The Synthesizer (createSynthesizer) requires an AnalysisFn. It reads execution and archetype entities, constructs prompts, and calls your LLM to extract:

  • insight entities from patterns across executions
  • decision and policy entities from recurring conditions
  • contradiction entities when conflicting signals are detected
  • synthesis entities that combine multiple sources into a unified conclusion

The Synthesizer deduplicates outputs using fuzzy matching to avoid creating near-identical entities across runs. State is tracked in .soma/synthesizer-state.json.

Cartographer

The Cartographer (createCartographer) requires an embedFn. It operates in two phases:

  1. Embed — Calls embedFn on each entity's body text and stores the resulting vector in the configured VectorStore.
  2. Discover — Clusters embeddings to identify archetypes, then scores entity pairs for semantic similarity and suggests wikilink relationships.

The Cartographer's outputs feed the Policy Bridge's isKnownBottleneck() implementation, which checks discovered archetype bottleneck lists.

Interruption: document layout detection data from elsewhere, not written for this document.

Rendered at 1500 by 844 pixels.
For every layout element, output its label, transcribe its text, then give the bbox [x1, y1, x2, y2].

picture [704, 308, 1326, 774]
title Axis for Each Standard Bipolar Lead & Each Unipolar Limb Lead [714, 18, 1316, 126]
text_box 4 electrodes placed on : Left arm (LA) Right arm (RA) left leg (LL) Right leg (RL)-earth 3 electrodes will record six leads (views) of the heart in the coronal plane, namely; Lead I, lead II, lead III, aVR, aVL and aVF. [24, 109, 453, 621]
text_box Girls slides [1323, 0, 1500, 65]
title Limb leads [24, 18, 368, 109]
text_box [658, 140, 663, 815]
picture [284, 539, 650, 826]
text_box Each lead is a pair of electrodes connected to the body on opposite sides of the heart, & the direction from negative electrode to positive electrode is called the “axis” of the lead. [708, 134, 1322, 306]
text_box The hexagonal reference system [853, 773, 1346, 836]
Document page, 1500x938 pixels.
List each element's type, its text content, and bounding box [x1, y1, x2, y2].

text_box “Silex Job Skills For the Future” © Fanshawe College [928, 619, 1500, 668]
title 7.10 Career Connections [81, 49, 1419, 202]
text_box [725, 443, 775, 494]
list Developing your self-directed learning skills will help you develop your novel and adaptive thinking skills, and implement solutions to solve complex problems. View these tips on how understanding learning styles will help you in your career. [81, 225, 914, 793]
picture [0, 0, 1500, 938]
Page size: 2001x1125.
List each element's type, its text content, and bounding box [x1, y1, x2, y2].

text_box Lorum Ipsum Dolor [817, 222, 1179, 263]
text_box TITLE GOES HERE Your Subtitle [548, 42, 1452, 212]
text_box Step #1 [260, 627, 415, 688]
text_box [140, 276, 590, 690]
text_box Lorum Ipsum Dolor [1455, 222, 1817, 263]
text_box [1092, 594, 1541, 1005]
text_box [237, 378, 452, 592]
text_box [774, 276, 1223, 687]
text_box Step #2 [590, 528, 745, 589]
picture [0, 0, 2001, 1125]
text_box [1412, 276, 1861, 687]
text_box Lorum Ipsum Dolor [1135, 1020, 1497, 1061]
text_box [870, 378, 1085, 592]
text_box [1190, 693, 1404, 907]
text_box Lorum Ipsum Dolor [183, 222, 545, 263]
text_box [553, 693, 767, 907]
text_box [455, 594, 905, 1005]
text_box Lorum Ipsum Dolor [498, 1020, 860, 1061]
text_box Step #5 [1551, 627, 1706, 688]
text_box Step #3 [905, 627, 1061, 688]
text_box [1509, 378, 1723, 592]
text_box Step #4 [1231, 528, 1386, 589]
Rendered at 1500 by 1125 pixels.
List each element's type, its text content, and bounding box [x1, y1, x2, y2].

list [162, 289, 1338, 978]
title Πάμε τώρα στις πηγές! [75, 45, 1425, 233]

Relationships between entities are expressed as wikilinks in the related array. The format is type/id:

related:
- agent/my-agent
- archetype/scan-pattern
- insight/high-monday-failure

The vault resolves wikilinks via vault.findLinked(id), which reads each related entry, splits on /, and returns the full entity. The extractWikilinks(text) utility can also parse wikilinks from freeform Markdown body text.


Policy Bridge

The Policy Bridge (createSomaPolicySource) implements AgentFlow's PolicySource interface by reading live data from the vault. It requires no configuration beyond a Vault instance.

import { createSomaPolicySource } from 'agentflow-soma';

const policySource = createSomaPolicySource(vault);

The bridge implements four PolicySource methods:

MethodVault query
recentFailureRate(agentId)Reads the agent entity's failureRate field
isKnownBottleneck(nodeName)Checks bottlenecks arrays across all archetype entities
lastConformanceScore(agentId)Reads the most recent execution entity's conformanceScore
getAgentProfile(agentId)Returns the agent entity's embedded profile object

When createSoma() is used, a policySource is included automatically as soma.policySource. Pass it to guard constructors to enable adaptive enforcement based on accumulated organizational knowledge.